TASK REQUIREMENTS: Once you find the line containing "6: (207, 349, 56.66)" in the data below, copy it and each following line exactly, up to and including the line containing "21: (361, 439, 84.21)", and nothing else.

[Stored items]
..............................

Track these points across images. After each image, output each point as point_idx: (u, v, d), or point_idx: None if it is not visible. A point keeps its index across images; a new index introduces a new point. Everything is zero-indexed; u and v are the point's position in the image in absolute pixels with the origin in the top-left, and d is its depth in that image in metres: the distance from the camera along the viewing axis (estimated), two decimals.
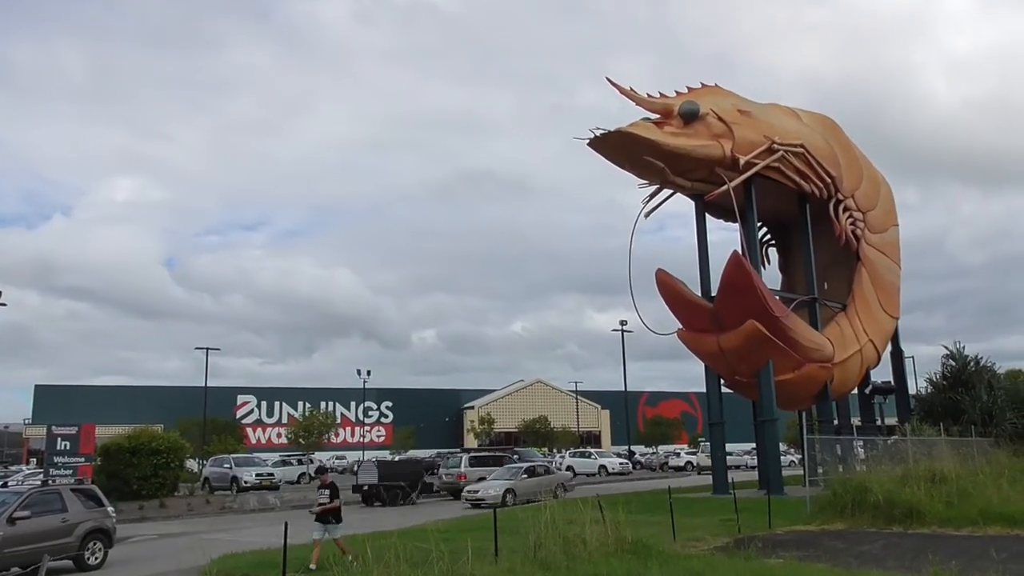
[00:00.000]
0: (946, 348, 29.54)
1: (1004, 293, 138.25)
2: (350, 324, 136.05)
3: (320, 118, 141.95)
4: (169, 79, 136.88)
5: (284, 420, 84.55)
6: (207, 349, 56.66)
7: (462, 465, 31.50)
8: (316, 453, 60.71)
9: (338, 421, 77.59)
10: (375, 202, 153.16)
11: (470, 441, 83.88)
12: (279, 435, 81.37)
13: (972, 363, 28.62)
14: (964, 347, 29.24)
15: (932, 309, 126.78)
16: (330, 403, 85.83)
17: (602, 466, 46.41)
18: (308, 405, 79.30)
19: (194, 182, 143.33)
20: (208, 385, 57.57)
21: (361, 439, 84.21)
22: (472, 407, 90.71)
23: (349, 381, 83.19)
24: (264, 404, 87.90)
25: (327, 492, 12.71)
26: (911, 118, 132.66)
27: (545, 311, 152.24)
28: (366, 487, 27.78)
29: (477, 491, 25.05)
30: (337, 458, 70.20)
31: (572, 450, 59.89)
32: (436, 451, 69.83)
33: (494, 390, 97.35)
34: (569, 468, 46.32)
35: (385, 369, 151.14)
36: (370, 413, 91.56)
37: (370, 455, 69.56)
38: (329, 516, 12.42)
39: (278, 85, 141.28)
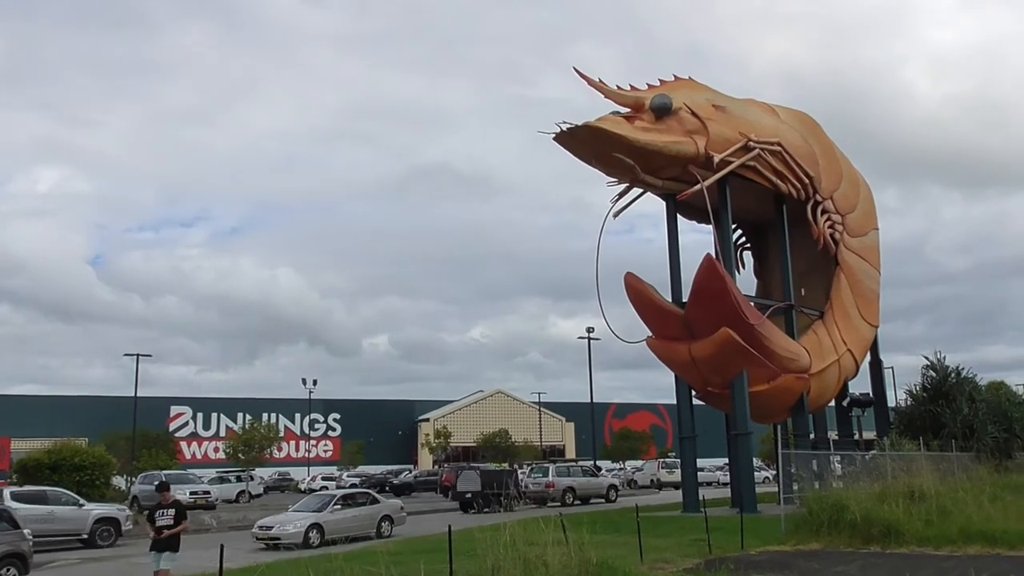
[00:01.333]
0: (926, 358, 30.18)
1: (987, 301, 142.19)
2: (295, 329, 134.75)
3: (264, 106, 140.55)
4: (96, 61, 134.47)
5: (222, 433, 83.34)
6: (137, 355, 55.93)
7: (550, 474, 34.75)
8: (257, 469, 59.95)
9: (281, 434, 76.76)
10: (323, 198, 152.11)
11: (424, 456, 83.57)
12: (216, 450, 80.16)
13: (953, 374, 29.27)
14: (945, 357, 29.90)
15: (912, 317, 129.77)
16: (273, 415, 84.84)
17: None
18: (249, 417, 78.22)
19: (125, 173, 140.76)
20: (138, 395, 56.50)
21: (306, 454, 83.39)
22: (427, 419, 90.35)
23: (294, 391, 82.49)
24: (200, 416, 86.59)
25: (171, 513, 11.71)
26: (891, 115, 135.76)
27: (506, 316, 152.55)
28: (468, 494, 31.62)
29: (271, 527, 20.58)
30: (279, 474, 69.37)
31: (534, 464, 59.96)
32: (387, 468, 69.50)
33: (451, 401, 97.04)
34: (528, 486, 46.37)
35: (333, 378, 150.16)
36: (316, 426, 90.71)
37: (315, 471, 68.86)
38: (171, 542, 11.62)
39: (218, 69, 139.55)
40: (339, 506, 21.65)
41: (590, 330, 58.37)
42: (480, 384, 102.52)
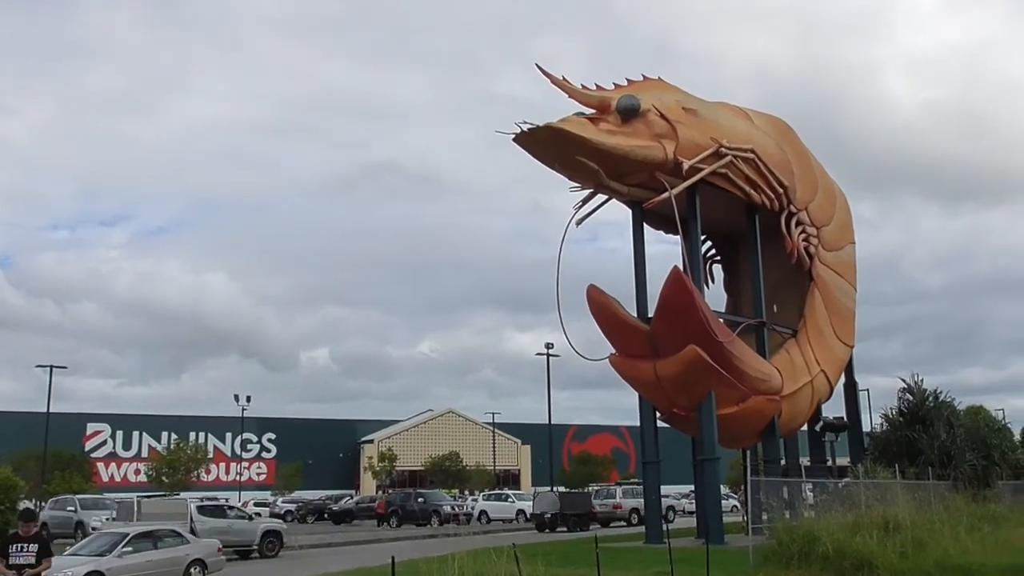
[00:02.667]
0: (903, 380, 30.75)
1: (966, 320, 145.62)
2: (227, 340, 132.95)
3: (197, 96, 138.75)
4: (7, 42, 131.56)
5: (144, 454, 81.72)
6: (51, 367, 54.94)
7: (617, 495, 39.63)
8: (183, 493, 58.85)
9: (210, 456, 75.59)
10: (259, 196, 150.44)
11: (367, 481, 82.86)
12: (137, 472, 78.51)
13: (931, 398, 29.86)
14: (922, 380, 30.48)
15: (888, 336, 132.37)
16: (201, 434, 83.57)
17: (520, 511, 46.46)
18: (174, 436, 76.93)
19: (38, 166, 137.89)
20: (51, 410, 55.27)
21: (238, 477, 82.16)
22: (371, 441, 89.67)
23: (225, 408, 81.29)
24: (120, 434, 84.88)
25: (33, 549, 10.54)
26: (869, 121, 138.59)
27: (458, 329, 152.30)
28: (548, 516, 36.16)
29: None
30: (208, 499, 68.17)
31: (487, 492, 59.78)
32: (326, 493, 68.77)
33: (397, 421, 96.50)
34: (483, 512, 46.25)
35: (268, 394, 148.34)
36: (249, 446, 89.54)
37: (247, 496, 67.84)
38: None
39: (147, 54, 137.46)
40: (131, 548, 18.41)
41: (549, 346, 58.56)
42: (429, 403, 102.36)
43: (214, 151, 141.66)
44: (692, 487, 34.95)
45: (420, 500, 45.70)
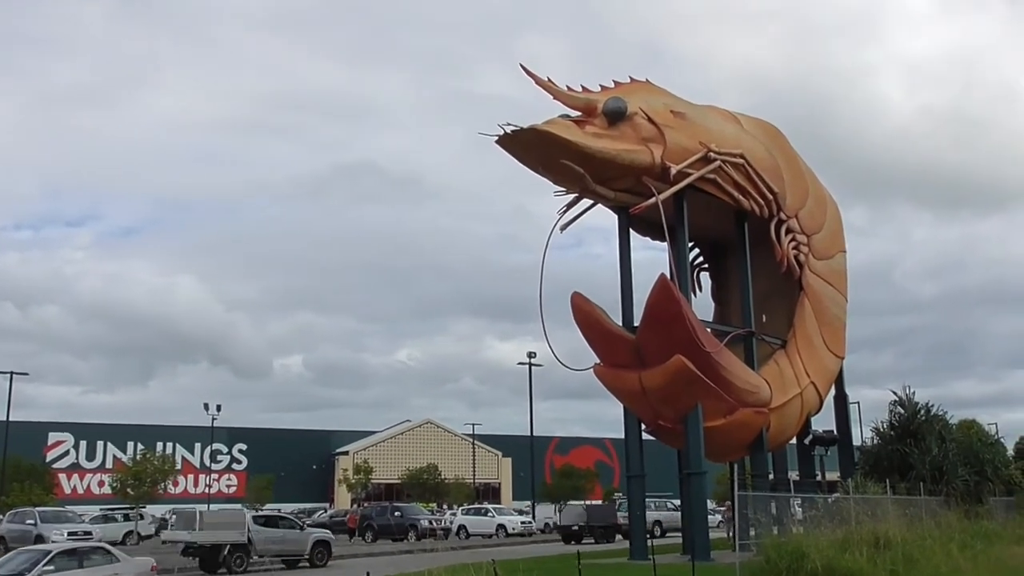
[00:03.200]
0: (894, 393, 30.97)
1: (959, 332, 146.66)
2: (196, 346, 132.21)
3: (168, 92, 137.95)
4: None
5: (108, 464, 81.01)
6: (11, 373, 54.68)
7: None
8: (149, 506, 58.39)
9: (178, 467, 75.02)
10: (232, 197, 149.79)
11: (342, 494, 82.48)
12: (101, 483, 77.84)
13: (922, 411, 30.08)
14: (914, 392, 30.72)
15: (879, 348, 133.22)
16: (168, 444, 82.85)
17: (501, 525, 46.40)
18: (140, 446, 76.19)
19: (1, 162, 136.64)
20: (11, 419, 54.73)
21: (207, 489, 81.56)
22: (346, 452, 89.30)
23: (194, 417, 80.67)
24: (84, 444, 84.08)
25: None
26: (861, 127, 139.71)
27: (437, 337, 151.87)
28: (575, 527, 38.17)
29: None
30: (173, 512, 67.67)
31: (466, 506, 59.64)
32: (299, 506, 68.46)
33: (374, 432, 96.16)
34: (462, 527, 46.14)
35: (239, 403, 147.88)
36: (219, 458, 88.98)
37: (217, 508, 67.36)
38: None
39: (115, 47, 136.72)
40: (52, 567, 17.31)
41: (531, 355, 58.56)
42: (407, 413, 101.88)
43: (185, 150, 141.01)
44: (678, 501, 35.09)
45: (396, 514, 45.55)
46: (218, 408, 75.94)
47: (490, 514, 49.11)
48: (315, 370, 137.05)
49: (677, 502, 43.93)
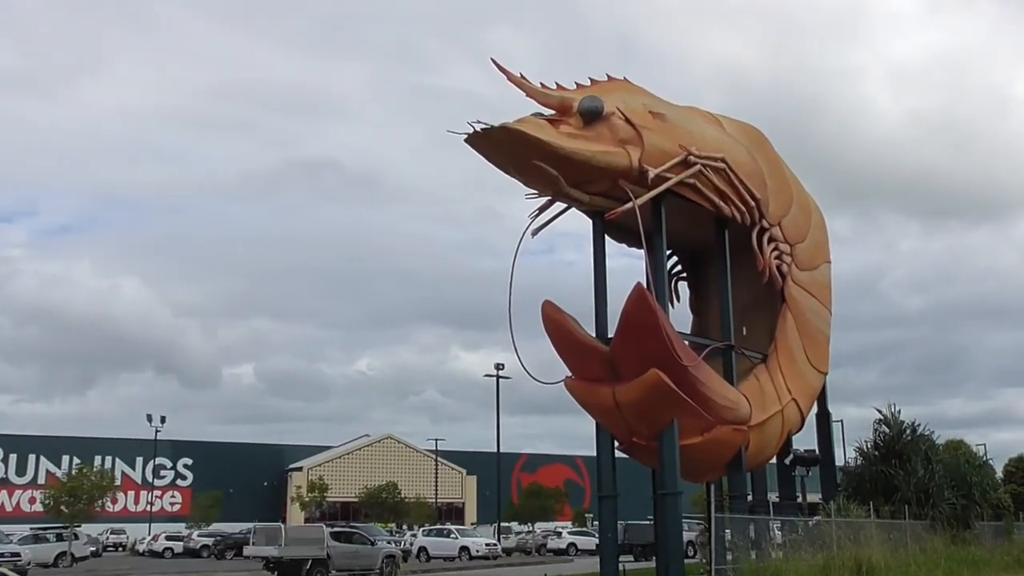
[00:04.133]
0: (879, 412, 31.35)
1: (947, 347, 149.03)
2: (140, 353, 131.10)
3: (110, 80, 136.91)
4: None
5: (41, 480, 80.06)
6: None
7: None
8: (84, 525, 57.64)
9: (118, 483, 74.15)
10: (179, 195, 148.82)
11: (295, 513, 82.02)
12: (32, 500, 76.80)
13: (908, 431, 30.47)
14: (899, 411, 31.12)
15: (864, 363, 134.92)
16: (108, 458, 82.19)
17: (464, 547, 46.32)
18: (77, 460, 75.28)
19: None
20: None
21: (148, 507, 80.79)
22: (300, 468, 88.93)
23: (136, 429, 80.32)
24: (14, 457, 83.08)
25: None
26: (847, 131, 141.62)
27: (398, 346, 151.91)
28: (640, 546, 40.38)
29: None
30: (113, 531, 66.90)
31: (427, 527, 59.48)
32: (248, 526, 67.82)
33: (330, 446, 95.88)
34: (422, 549, 46.04)
35: (185, 415, 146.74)
36: (163, 473, 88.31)
37: (159, 529, 66.74)
38: None
39: (52, 32, 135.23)
40: None
41: (499, 367, 58.63)
42: (365, 427, 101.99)
43: (129, 143, 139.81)
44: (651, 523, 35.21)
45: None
46: (162, 420, 75.56)
47: (453, 536, 49.04)
48: (268, 380, 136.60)
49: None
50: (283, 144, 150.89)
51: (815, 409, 30.93)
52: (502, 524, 66.76)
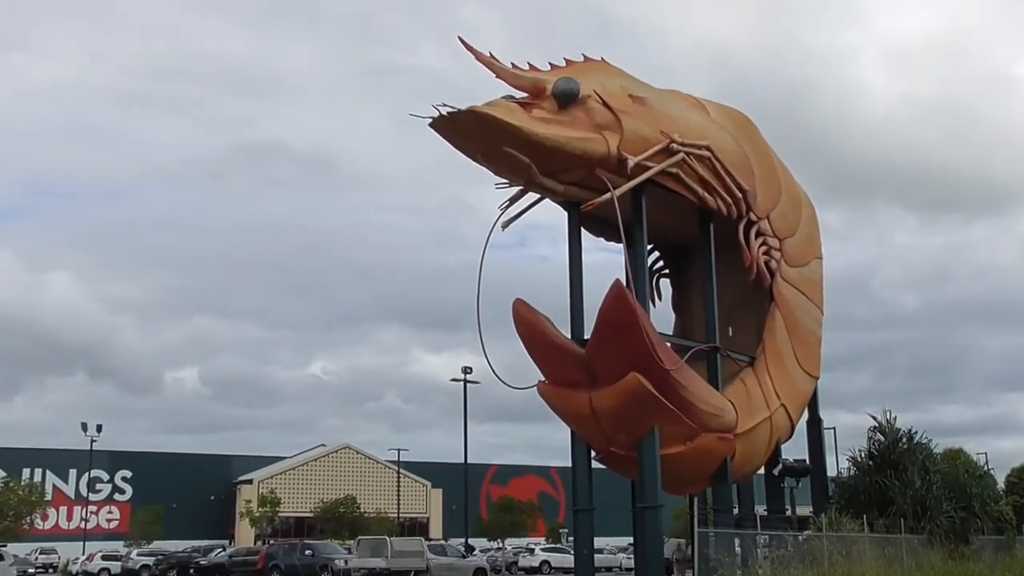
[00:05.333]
0: (873, 418, 31.63)
1: (945, 350, 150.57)
2: (73, 355, 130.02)
3: (37, 55, 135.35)
4: None
5: None
6: None
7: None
8: (11, 544, 57.04)
9: (48, 497, 73.60)
10: (114, 181, 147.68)
11: (244, 529, 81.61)
12: None
13: (904, 439, 30.79)
14: (895, 417, 31.42)
15: (857, 367, 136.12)
16: (37, 471, 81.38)
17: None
18: (2, 473, 74.58)
19: None
20: None
21: (83, 524, 79.95)
22: (249, 481, 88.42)
23: (69, 439, 79.55)
24: None
25: None
26: (840, 118, 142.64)
27: (356, 348, 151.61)
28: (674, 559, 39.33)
29: None
30: (43, 551, 66.29)
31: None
32: (193, 543, 67.43)
33: (282, 457, 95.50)
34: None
35: (124, 423, 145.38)
36: (99, 487, 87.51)
37: (94, 547, 66.10)
38: None
39: None
40: None
41: (466, 370, 58.67)
42: (320, 436, 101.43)
43: (60, 124, 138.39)
44: (631, 539, 35.34)
45: (307, 553, 45.24)
46: (98, 428, 74.71)
47: None
48: (214, 385, 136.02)
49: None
50: (230, 126, 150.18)
51: (805, 416, 31.17)
52: (470, 541, 66.77)
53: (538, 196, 25.08)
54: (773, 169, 29.23)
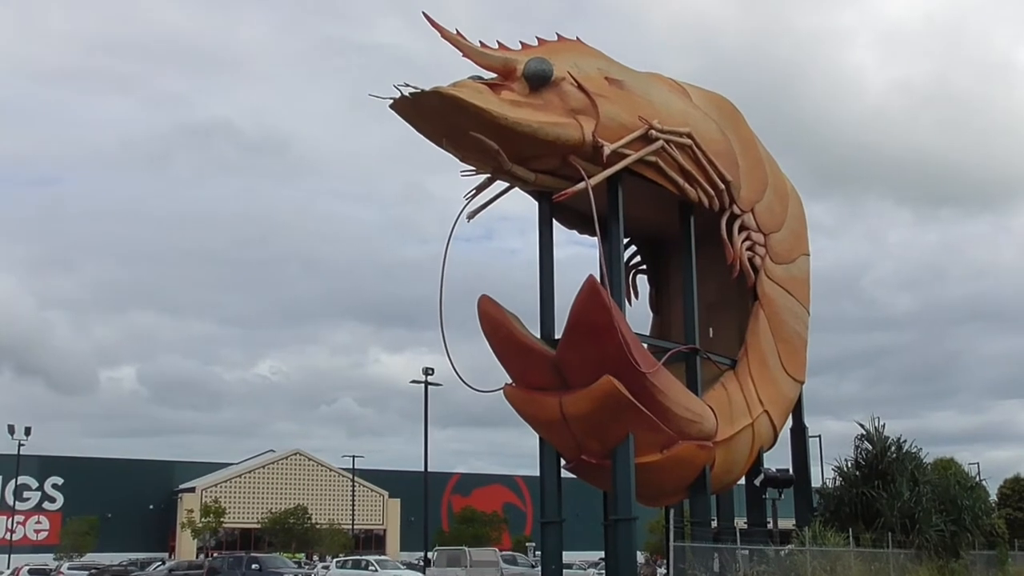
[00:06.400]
0: (861, 426, 31.87)
1: (937, 353, 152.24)
2: None
3: None
4: None
5: None
6: None
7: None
8: None
9: None
10: (47, 164, 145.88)
11: (185, 541, 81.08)
12: None
13: (893, 448, 31.05)
14: (884, 425, 31.66)
15: (845, 371, 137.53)
16: None
17: None
18: None
19: None
20: None
21: (9, 535, 79.10)
22: (192, 489, 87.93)
23: None
24: None
25: None
26: (830, 104, 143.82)
27: (309, 347, 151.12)
28: None
29: None
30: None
31: (341, 558, 59.19)
32: (130, 556, 66.99)
33: (228, 464, 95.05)
34: None
35: (55, 426, 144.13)
36: (26, 495, 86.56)
37: (20, 560, 65.45)
38: None
39: None
40: None
41: (428, 371, 58.43)
42: (269, 441, 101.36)
43: None
44: (602, 554, 35.39)
45: (254, 567, 45.02)
46: (27, 431, 73.87)
47: (372, 568, 48.87)
48: (153, 385, 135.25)
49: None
50: (172, 105, 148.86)
51: (789, 423, 31.36)
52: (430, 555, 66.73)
53: (507, 185, 25.04)
54: (759, 159, 29.35)
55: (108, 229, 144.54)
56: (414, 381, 59.65)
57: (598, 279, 23.33)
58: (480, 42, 23.29)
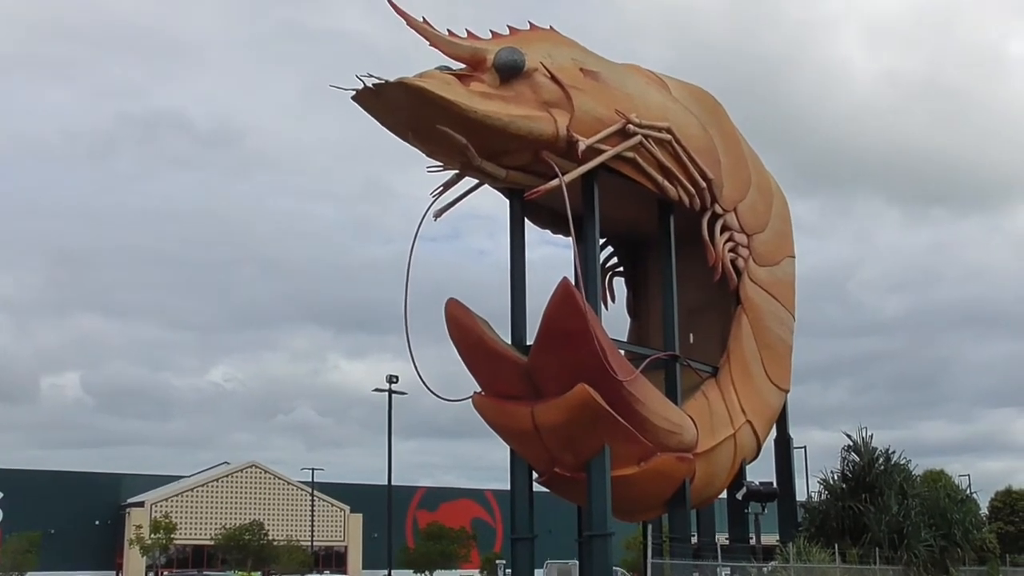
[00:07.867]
0: (848, 436, 31.97)
1: (926, 360, 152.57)
2: None
3: None
4: None
5: None
6: None
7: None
8: None
9: None
10: None
11: (134, 559, 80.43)
12: None
13: (881, 459, 31.18)
14: (871, 436, 31.77)
15: (831, 379, 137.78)
16: None
17: None
18: None
19: None
20: None
21: None
22: (141, 504, 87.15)
23: None
24: None
25: None
26: (816, 98, 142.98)
27: (264, 353, 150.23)
28: None
29: None
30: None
31: None
32: (76, 574, 66.50)
33: (179, 476, 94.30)
34: None
35: None
36: None
37: None
38: None
39: None
40: None
41: (392, 379, 58.21)
42: (223, 453, 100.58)
43: None
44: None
45: None
46: None
47: None
48: (99, 394, 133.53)
49: None
50: (117, 94, 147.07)
51: (773, 433, 31.47)
52: (394, 573, 66.51)
53: (476, 182, 24.98)
54: (742, 157, 29.41)
55: (49, 227, 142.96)
56: (377, 389, 59.41)
57: (572, 282, 23.28)
58: (448, 30, 23.19)
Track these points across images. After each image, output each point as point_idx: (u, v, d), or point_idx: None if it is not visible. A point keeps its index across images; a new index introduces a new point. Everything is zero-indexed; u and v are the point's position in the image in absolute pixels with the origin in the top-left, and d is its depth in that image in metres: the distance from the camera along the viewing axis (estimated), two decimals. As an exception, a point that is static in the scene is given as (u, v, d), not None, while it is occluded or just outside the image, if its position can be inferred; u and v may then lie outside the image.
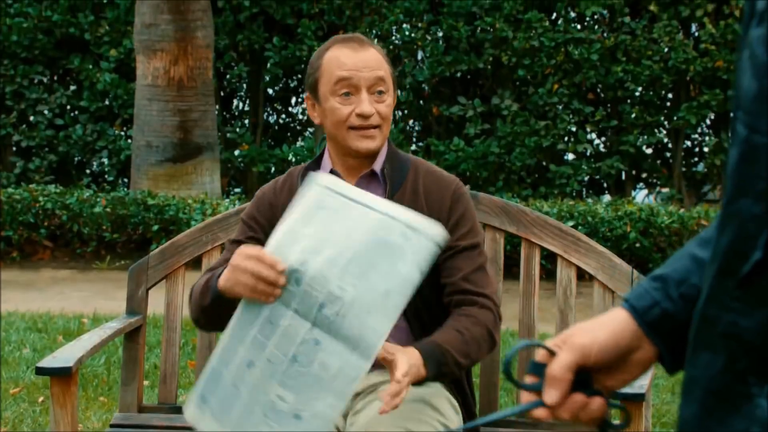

..............................

ANSWER TO THE EXERCISE:
6: (207, 349, 56.66)
7: (462, 465, 31.50)
8: (316, 453, 60.71)
9: (338, 421, 77.59)
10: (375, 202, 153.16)
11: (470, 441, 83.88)
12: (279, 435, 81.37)
13: (972, 363, 28.62)
14: (964, 347, 29.24)
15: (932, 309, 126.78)
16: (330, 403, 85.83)
17: (602, 466, 46.41)
18: (308, 405, 79.30)
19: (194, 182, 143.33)
20: (208, 385, 57.57)
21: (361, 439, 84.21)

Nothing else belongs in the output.